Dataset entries
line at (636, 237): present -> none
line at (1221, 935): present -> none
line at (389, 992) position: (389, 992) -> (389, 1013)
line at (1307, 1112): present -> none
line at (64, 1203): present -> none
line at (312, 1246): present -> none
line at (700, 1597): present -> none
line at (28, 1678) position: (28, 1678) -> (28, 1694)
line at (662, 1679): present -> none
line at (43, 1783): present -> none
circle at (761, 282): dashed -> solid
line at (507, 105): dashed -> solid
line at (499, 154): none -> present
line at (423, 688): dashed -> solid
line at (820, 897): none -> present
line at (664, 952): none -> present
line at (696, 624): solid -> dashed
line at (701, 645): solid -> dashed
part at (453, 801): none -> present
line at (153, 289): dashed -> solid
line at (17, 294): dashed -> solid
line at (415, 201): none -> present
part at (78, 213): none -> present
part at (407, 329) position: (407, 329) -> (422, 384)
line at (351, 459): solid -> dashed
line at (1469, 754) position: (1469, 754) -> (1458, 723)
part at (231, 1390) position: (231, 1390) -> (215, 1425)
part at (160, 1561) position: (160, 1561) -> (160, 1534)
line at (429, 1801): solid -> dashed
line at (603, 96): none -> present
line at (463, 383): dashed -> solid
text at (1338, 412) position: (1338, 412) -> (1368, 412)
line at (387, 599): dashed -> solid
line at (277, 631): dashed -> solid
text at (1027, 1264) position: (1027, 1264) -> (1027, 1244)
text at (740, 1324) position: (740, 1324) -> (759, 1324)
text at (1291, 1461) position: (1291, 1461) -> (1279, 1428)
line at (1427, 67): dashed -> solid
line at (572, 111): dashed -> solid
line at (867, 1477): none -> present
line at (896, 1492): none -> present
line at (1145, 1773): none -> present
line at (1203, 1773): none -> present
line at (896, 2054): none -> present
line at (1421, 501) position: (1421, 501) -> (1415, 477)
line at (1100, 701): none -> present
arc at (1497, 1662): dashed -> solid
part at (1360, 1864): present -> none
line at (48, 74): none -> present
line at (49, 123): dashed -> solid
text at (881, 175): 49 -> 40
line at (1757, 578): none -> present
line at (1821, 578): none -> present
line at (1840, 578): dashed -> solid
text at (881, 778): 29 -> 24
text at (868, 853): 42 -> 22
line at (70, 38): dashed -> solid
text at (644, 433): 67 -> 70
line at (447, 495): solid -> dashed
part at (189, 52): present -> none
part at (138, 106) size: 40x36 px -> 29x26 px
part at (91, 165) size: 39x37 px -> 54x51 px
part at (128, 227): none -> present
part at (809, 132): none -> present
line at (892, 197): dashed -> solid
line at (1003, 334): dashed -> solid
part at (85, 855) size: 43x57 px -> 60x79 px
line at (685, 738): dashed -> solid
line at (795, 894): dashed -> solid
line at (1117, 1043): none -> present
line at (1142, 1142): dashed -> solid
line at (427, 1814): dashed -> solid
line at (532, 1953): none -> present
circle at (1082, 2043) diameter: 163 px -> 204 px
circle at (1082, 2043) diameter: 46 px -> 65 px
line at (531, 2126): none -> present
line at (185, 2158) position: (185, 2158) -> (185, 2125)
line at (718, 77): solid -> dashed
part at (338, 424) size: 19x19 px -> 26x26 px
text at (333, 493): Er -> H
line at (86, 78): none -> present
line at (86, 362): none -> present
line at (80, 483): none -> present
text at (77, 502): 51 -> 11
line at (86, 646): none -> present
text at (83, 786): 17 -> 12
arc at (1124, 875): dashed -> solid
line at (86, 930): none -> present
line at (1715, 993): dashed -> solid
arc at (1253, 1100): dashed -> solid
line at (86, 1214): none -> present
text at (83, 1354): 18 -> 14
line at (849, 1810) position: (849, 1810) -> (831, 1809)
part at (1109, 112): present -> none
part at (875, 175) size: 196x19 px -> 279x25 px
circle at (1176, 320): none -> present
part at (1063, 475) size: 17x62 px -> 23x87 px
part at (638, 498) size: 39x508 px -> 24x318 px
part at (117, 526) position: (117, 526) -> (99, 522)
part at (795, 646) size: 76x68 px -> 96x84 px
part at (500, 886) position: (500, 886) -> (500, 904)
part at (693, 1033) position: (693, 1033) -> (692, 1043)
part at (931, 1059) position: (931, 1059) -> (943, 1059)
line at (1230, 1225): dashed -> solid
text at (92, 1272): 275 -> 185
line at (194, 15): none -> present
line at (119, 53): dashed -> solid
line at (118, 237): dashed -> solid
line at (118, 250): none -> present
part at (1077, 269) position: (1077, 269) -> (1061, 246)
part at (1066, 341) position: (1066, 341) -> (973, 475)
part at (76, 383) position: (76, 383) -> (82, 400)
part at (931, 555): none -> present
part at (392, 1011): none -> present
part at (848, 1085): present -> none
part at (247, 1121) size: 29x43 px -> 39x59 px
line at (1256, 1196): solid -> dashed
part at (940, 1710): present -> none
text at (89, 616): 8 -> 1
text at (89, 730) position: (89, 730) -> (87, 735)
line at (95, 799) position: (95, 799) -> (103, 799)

» Aim of the exercise:
Copy the material from its first line through the line containing "part at (160, 1561)", keeping every line as it stands.

» Solution for this exercise:
line at (636, 237): present -> none
line at (1221, 935): present -> none
line at (389, 992) position: (389, 992) -> (389, 1013)
line at (1307, 1112): present -> none
line at (64, 1203): present -> none
line at (312, 1246): present -> none
line at (700, 1597): present -> none
line at (28, 1678) position: (28, 1678) -> (28, 1694)
line at (662, 1679): present -> none
line at (43, 1783): present -> none
circle at (761, 282): dashed -> solid
line at (507, 105): dashed -> solid
line at (499, 154): none -> present
line at (423, 688): dashed -> solid
line at (820, 897): none -> present
line at (664, 952): none -> present
line at (696, 624): solid -> dashed
line at (701, 645): solid -> dashed
part at (453, 801): none -> present
line at (153, 289): dashed -> solid
line at (17, 294): dashed -> solid
line at (415, 201): none -> present
part at (78, 213): none -> present
part at (407, 329) position: (407, 329) -> (422, 384)
line at (351, 459): solid -> dashed
line at (1469, 754) position: (1469, 754) -> (1458, 723)
part at (231, 1390) position: (231, 1390) -> (215, 1425)
part at (160, 1561) position: (160, 1561) -> (160, 1534)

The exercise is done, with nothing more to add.